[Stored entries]
========

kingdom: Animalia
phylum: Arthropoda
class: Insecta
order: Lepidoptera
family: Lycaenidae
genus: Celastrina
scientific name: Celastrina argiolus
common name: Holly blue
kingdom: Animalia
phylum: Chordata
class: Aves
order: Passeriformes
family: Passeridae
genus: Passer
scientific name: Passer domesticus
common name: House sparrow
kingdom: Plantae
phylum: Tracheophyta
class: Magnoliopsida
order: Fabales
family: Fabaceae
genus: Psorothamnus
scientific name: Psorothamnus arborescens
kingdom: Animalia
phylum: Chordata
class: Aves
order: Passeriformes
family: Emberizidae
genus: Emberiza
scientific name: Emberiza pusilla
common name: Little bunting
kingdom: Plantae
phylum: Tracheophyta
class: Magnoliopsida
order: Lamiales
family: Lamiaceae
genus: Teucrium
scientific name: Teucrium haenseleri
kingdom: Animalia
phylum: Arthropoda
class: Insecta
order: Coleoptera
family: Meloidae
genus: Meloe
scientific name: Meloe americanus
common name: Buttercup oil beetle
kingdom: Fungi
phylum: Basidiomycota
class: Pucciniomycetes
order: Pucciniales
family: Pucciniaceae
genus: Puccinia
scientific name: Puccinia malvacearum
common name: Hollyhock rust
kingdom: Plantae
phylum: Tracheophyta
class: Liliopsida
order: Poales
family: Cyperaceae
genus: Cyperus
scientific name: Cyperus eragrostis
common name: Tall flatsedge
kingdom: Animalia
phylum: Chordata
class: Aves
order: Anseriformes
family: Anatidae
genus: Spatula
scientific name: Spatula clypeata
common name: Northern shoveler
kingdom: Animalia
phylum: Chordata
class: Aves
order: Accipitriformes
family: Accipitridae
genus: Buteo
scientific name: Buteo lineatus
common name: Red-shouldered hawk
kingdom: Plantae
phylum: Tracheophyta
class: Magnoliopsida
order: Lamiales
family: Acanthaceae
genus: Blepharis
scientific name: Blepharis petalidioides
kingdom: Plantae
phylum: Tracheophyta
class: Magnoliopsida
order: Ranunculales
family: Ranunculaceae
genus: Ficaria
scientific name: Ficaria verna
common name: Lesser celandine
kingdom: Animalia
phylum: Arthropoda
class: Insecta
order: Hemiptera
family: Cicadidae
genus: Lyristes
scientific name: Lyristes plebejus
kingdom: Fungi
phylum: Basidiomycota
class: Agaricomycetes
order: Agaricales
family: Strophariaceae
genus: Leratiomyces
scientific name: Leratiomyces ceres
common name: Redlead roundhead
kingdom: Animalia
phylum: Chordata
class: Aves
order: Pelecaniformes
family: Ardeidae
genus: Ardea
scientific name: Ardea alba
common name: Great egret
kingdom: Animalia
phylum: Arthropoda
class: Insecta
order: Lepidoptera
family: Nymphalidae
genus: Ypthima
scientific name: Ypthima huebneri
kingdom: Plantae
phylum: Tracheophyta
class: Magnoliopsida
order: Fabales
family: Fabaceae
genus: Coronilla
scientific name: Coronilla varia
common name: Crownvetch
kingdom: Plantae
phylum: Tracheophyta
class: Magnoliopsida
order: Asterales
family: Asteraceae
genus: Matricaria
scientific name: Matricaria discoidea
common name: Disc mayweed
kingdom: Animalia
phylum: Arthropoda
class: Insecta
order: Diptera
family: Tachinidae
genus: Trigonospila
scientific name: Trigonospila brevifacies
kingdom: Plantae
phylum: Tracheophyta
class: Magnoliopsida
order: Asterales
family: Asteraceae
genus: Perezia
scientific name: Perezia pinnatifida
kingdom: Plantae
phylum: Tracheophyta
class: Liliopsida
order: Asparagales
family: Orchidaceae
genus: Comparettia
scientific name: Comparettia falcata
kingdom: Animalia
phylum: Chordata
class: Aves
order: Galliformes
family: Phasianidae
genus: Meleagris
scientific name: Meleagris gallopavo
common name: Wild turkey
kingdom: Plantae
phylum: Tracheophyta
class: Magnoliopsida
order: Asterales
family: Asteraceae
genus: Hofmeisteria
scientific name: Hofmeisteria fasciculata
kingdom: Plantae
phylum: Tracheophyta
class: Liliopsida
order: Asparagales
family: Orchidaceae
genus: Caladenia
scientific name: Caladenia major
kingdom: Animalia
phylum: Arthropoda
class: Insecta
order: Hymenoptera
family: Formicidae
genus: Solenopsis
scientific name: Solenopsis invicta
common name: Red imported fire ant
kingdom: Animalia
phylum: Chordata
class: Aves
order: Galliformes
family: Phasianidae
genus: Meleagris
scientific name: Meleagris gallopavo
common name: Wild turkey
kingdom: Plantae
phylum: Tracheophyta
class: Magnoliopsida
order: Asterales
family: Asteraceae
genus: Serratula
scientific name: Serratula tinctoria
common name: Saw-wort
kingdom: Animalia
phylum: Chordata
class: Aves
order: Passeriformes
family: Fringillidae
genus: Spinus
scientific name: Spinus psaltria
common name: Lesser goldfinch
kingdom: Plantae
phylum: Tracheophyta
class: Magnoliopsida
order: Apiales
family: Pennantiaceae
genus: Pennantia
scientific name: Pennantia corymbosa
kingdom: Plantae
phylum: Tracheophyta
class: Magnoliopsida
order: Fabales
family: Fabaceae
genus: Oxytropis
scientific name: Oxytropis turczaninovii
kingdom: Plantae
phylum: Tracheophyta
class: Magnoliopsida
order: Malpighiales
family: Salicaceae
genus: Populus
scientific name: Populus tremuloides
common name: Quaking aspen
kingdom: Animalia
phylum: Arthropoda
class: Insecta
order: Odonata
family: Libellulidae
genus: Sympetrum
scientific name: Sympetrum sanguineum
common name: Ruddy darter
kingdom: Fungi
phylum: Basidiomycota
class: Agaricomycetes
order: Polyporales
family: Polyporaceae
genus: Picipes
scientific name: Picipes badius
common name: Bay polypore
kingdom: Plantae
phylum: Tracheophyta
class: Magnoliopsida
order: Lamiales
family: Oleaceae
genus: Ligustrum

========

• [Exercise brief]:
Convert all of the material above into a two-column CSV with the header columns "field" and "value", one row per line. Put each line's text in "field" and its answer in "value", with each value in its own quoted field and any line breaks replaced by spaces.

• [Task output]:
field,value
"kingdom:","Animalia"
"phylum:","Arthropoda"
"class:","Insecta"
"order:","Lepidoptera"
"family:","Lycaenidae"
"genus:","Celastrina"
"scientific name:","Celastrina argiolus"
"common name:","Holly blue"
"kingdom:","Animalia"
"phylum:","Chordata"
"class:","Aves"
"order:","Passeriformes"
"family:","Passeridae"
"genus:","Passer"
"scientific name:","Passer domesticus"
"common name:","House sparrow"
"kingdom:","Plantae"
"phylum:","Tracheophyta"
"class:","Magnoliopsida"
"order:","Fabales"
"family:","Fabaceae"
"genus:","Psorothamnus"
"scientific name:","Psorothamnus arborescens"
"kingdom:","Animalia"
"phylum:","Chordata"
"class:","Aves"
"order:","Passeriformes"
"family:","Emberizidae"
"genus:","Emberiza"
"scientific name:","Emberiza pusilla"
"common name:","Little bunting"
"kingdom:","Plantae"
"phylum:","Tracheophyta"
"class:","Magnoliopsida"
"order:","Lamiales"
"family:","Lamiaceae"
"genus:","Teucrium"
"scientific name:","Teucrium haenseleri"
"kingdom:","Animalia"
"phylum:","Arthropoda"
"class:","Insecta"
"order:","Coleoptera"
"family:","Meloidae"
"genus:","Meloe"
"scientific name:","Meloe americanus"
"common name:","Buttercup oil beetle"
"kingdom:","Fungi"
"phylum:","Basidiomycota"
"class:","Pucciniomycetes"
"order:","Pucciniales"
"family:","Pucciniaceae"
"genus:","Puccinia"
"scientific name:","Puccinia malvacearum"
"common name:","Hollyhock rust"
"kingdom:","Plantae"
"phylum:","Tracheophyta"
"class:","Liliopsida"
"order:","Poales"
"family:","Cyperaceae"
"genus:","Cyperus"
"scientific name:","Cyperus eragrostis"
"common name:","Tall flatsedge"
"kingdom:","Animalia"
"phylum:","Chordata"
"class:","Aves"
"order:","Anseriformes"
"family:","Anatidae"
"genus:","Spatula"
"scientific name:","Spatula clypeata"
"common name:","Northern shoveler"
"kingdom:","Animalia"
"phylum:","Chordata"
"class:","Aves"
"order:","Accipitriformes"
"family:","Accipitridae"
"genus:","Buteo"
"scientific name:","Buteo lineatus"
"common name:","Red-shouldered hawk"
"kingdom:","Plantae"
"phylum:","Tracheophyta"
"class:","Magnoliopsida"
"order:","Lamiales"
"family:","Acanthaceae"
"genus:","Blepharis"
"scientific name:","Blepharis petalidioides"
"kingdom:","Plantae"
"phylum:","Tracheophyta"
"class:","Magnoliopsida"
"order:","Ranunculales"
"family:","Ranunculaceae"
"genus:","Ficaria"
"scientific name:","Ficaria verna"
"common name:","Lesser celandine"
"kingdom:","Animalia"
"phylum:","Arthropoda"
"class:","Insecta"
"order:","Hemiptera"
"family:","Cicadidae"
"genus:","Lyristes"
"scientific name:","Lyristes plebejus"
"kingdom:","Fungi"
"phylum:","Basidiomycota"
"class:","Agaricomycetes"
"order:","Agaricales"
"family:","Strophariaceae"
"genus:","Leratiomyces"
"scientific name:","Leratiomyces ceres"
"common name:","Redlead roundhead"
"kingdom:","Animalia"
"phylum:","Chordata"
"class:","Aves"
"order:","Pelecaniformes"
"family:","Ardeidae"
"genus:","Ardea"
"scientific name:","Ardea alba"
"common name:","Great egret"
"kingdom:","Animalia"
"phylum:","Arthropoda"
"class:","Insecta"
"order:","Lepidoptera"
"family:","Nymphalidae"
"genus:","Ypthima"
"scientific name:","Ypthima huebneri"
"kingdom:","Plantae"
"phylum:","Tracheophyta"
"class:","Magnoliopsida"
"order:","Fabales"
"family:","Fabaceae"
"genus:","Coronilla"
"scientific name:","Coronilla varia"
"common name:","Crownvetch"
"kingdom:","Plantae"
"phylum:","Tracheophyta"
"class:","Magnoliopsida"
"order:","Asterales"
"family:","Asteraceae"
"genus:","Matricaria"
"scientific name:","Matricaria discoidea"
"common name:","Disc mayweed"
"kingdom:","Animalia"
"phylum:","Arthropoda"
"class:","Insecta"
"order:","Diptera"
"family:","Tachinidae"
"genus:","Trigonospila"
"scientific name:","Trigonospila brevifacies"
"kingdom:","Plantae"
"phylum:","Tracheophyta"
"class:","Magnoliopsida"
"order:","Asterales"
"family:","Asteraceae"
"genus:","Perezia"
"scientific name:","Perezia pinnatifida"
"kingdom:","Plantae"
"phylum:","Tracheophyta"
"class:","Liliopsida"
"order:","Asparagales"
"family:","Orchidaceae"
"genus:","Comparettia"
"scientific name:","Comparettia falcata"
"kingdom:","Animalia"
"phylum:","Chordata"
"class:","Aves"
"order:","Galliformes"
"family:","Phasianidae"
"genus:","Meleagris"
"scientific name:","Meleagris gallopavo"
"common name:","Wild turkey"
"kingdom:","Plantae"
"phylum:","Tracheophyta"
"class:","Magnoliopsida"
"order:","Asterales"
"family:","Asteraceae"
"genus:","Hofmeisteria"
"scientific name:","Hofmeisteria fasciculata"
"kingdom:","Plantae"
"phylum:","Tracheophyta"
"class:","Liliopsida"
"order:","Asparagales"
"family:","Orchidaceae"
"genus:","Caladenia"
"scientific name:","Caladenia major"
"kingdom:","Animalia"
"phylum:","Arthropoda"
"class:","Insecta"
"order:","Hymenoptera"
"family:","Formicidae"
"genus:","Solenopsis"
"scientific name:","Solenopsis invicta"
"common name:","Red imported fire ant"
"kingdom:","Animalia"
"phylum:","Chordata"
"class:","Aves"
"order:","Galliformes"
"family:","Phasianidae"
"genus:","Meleagris"
"scientific name:","Meleagris gallopavo"
"common name:","Wild turkey"
"kingdom:","Plantae"
"phylum:","Tracheophyta"
"class:","Magnoliopsida"
"order:","Asterales"
"family:","Asteraceae"
"genus:","Serratula"
"scientific name:","Serratula tinctoria"
"common name:","Saw-wort"
"kingdom:","Animalia"
"phylum:","Chordata"
"class:","Aves"
"order:","Passeriformes"
"family:","Fringillidae"
"genus:","Spinus"
"scientific name:","Spinus psaltria"
"common name:","Lesser goldfinch"
"kingdom:","Plantae"
"phylum:","Tracheophyta"
"class:","Magnoliopsida"
"order:","Apiales"
"family:","Pennantiaceae"
"genus:","Pennantia"
"scientific name:","Pennantia corymbosa"
"kingdom:","Plantae"
"phylum:","Tracheophyta"
"class:","Magnoliopsida"
"order:","Fabales"
"family:","Fabaceae"
"genus:","Oxytropis"
"scientific name:","Oxytropis turczaninovii"
"kingdom:","Plantae"
"phylum:","Tracheophyta"
"class:","Magnoliopsida"
"order:","Malpighiales"
"family:","Salicaceae"
"genus:","Populus"
"scientific name:","Populus tremuloides"
"common name:","Quaking aspen"
"kingdom:","Animalia"
"phylum:","Arthropoda"
"class:","Insecta"
"order:","Odonata"
"family:","Libellulidae"
"genus:","Sympetrum"
"scientific name:","Sympetrum sanguineum"
"common name:","Ruddy darter"
"kingdom:","Fungi"
"phylum:","Basidiomycota"
"class:","Agaricomycetes"
"order:","Polyporales"
"family:","Polyporaceae"
"genus:","Picipes"
"scientific name:","Picipes badius"
"common name:","Bay polypore"
"kingdom:","Plantae"
"phylum:","Tracheophyta"
"class:","Magnoliopsida"
"order:","Lamiales"
"family:","Oleaceae"
"genus:","Ligustrum"